The Constitution is the rule book of American politics. The great decisions and compromises of the founding were really about the allocation of power among the branches of the government, between the national and state governments, and between government and citizens.
Congress is given broad lawmaking responsibilities in the Constitution. It is composed of two houses, the House of Representatives and the Senate, each with different qualifications, terms of office, and constituencies. Having two houses of the legislature that are constitutionally separated from the president means that more interests are involved in policymaking and that it takes longer to get things done in the United States than under a parliamentary system.
The president is elected indirectly by the Electoral College. Compared to the chief executive of parliamentary systems, the U.S. president has less power.
The Supreme Court today has much greater powers than those named in the Constitution. This expansion derives from the adoption of the principle of judicial review, which gives the Court much more power than its counterparts in most other democracies and also acts as a check on the powers of the president, Congress, and the states.
The scheme of checks and balances prevents any branch from overextending its own power. It grew out of the founders’ fears of placing too much trust in any single source. The system provides a great deal of protection from abuses of power, but it also makes it difficult to get things done.

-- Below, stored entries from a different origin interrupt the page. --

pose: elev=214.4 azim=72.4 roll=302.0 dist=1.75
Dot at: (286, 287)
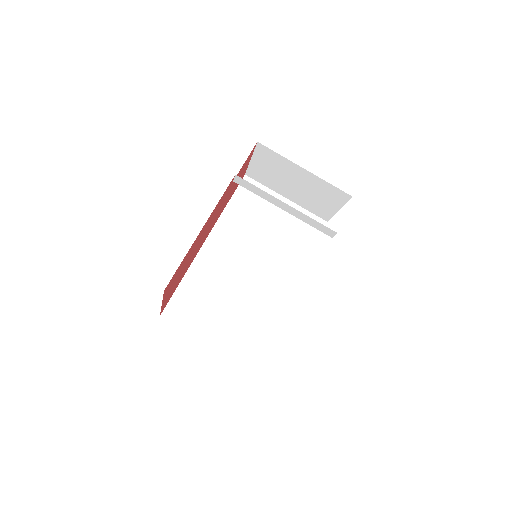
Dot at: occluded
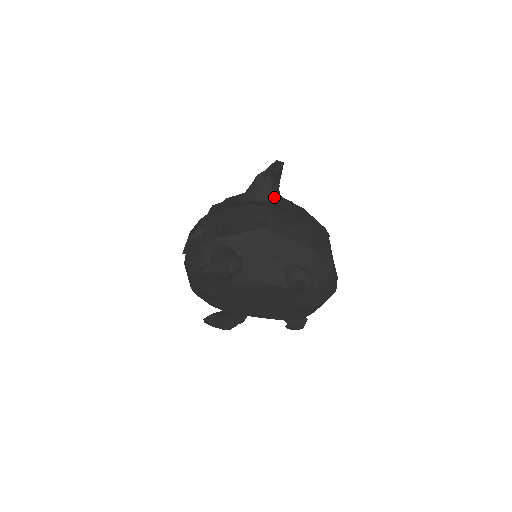
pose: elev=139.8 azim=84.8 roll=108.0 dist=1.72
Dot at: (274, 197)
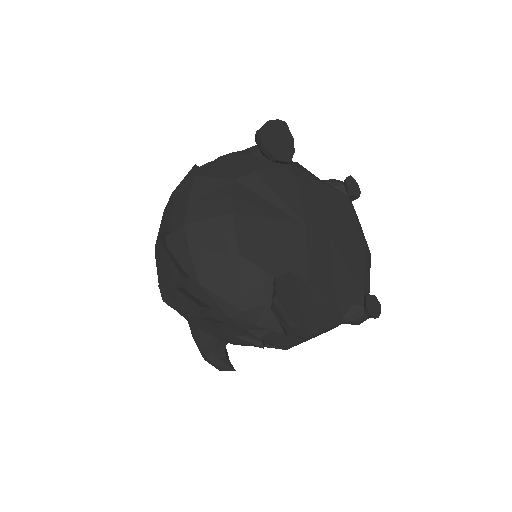
Dot at: occluded
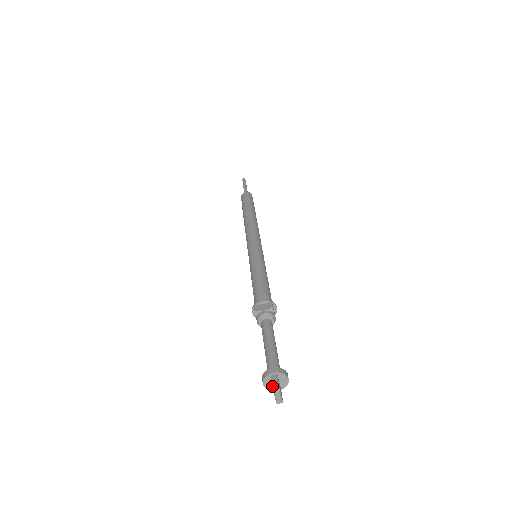
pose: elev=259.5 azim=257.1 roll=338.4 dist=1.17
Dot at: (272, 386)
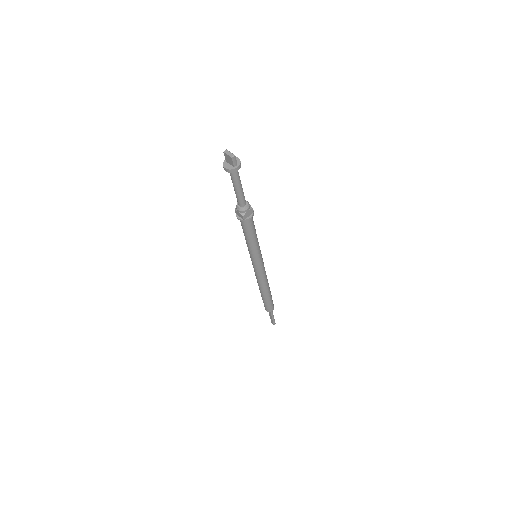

The Constitution is ambiguous in defining federalism, giving “reserved powers” to the states but providing a “necessary and proper clause” that has allowed tremendous growth of national powers.
Our understanding of federalism in the United States has evolved from a belief in dual federalism, with distinct policy responsibilities for the national and state governments, to the more realistic cooperative federalism, in which the different levels share responsibility in most domestic policy areas.
Alternatives to our federal arrangement are unitary systems, which give all effective power to the central government, and confederal systems, in which the individual states (or other subunits) have primary power. The balance of power adopted between central and subnational governments directly affects the national government’s ability to act on large policy problems and the subnational units’ flexibility in responding to local preferences.
Federalism creates competition among the states, connects citizens with government, and offers flexibility in governing at the local level.
The growth of national power can be traced to the early decisions of Chief Justice John Marshall, the constitutional consequences of the Civil War, the establishment of national supremacy in economics with the New Deal, and new national responsibilities in protecting citizens’ rights that are associated with the civil rights movement.
Devolution has required new, and sometimes difficult, agreements between state governments and their citizens. For the most part, state institutions (legislature, courts, governor) have become stronger and more efficient in the process.
Amending the Constitution—that is, changing the basic rules of politics—is a two-step process of proposal by either Congress or a constitutional convention followed by ratification by the states. Of the thousands of amendments that have been suggested, only twenty-seven have been adopted. The Constitution can also be changed unofficially through the less formal and more controversial process of judicial interpretation.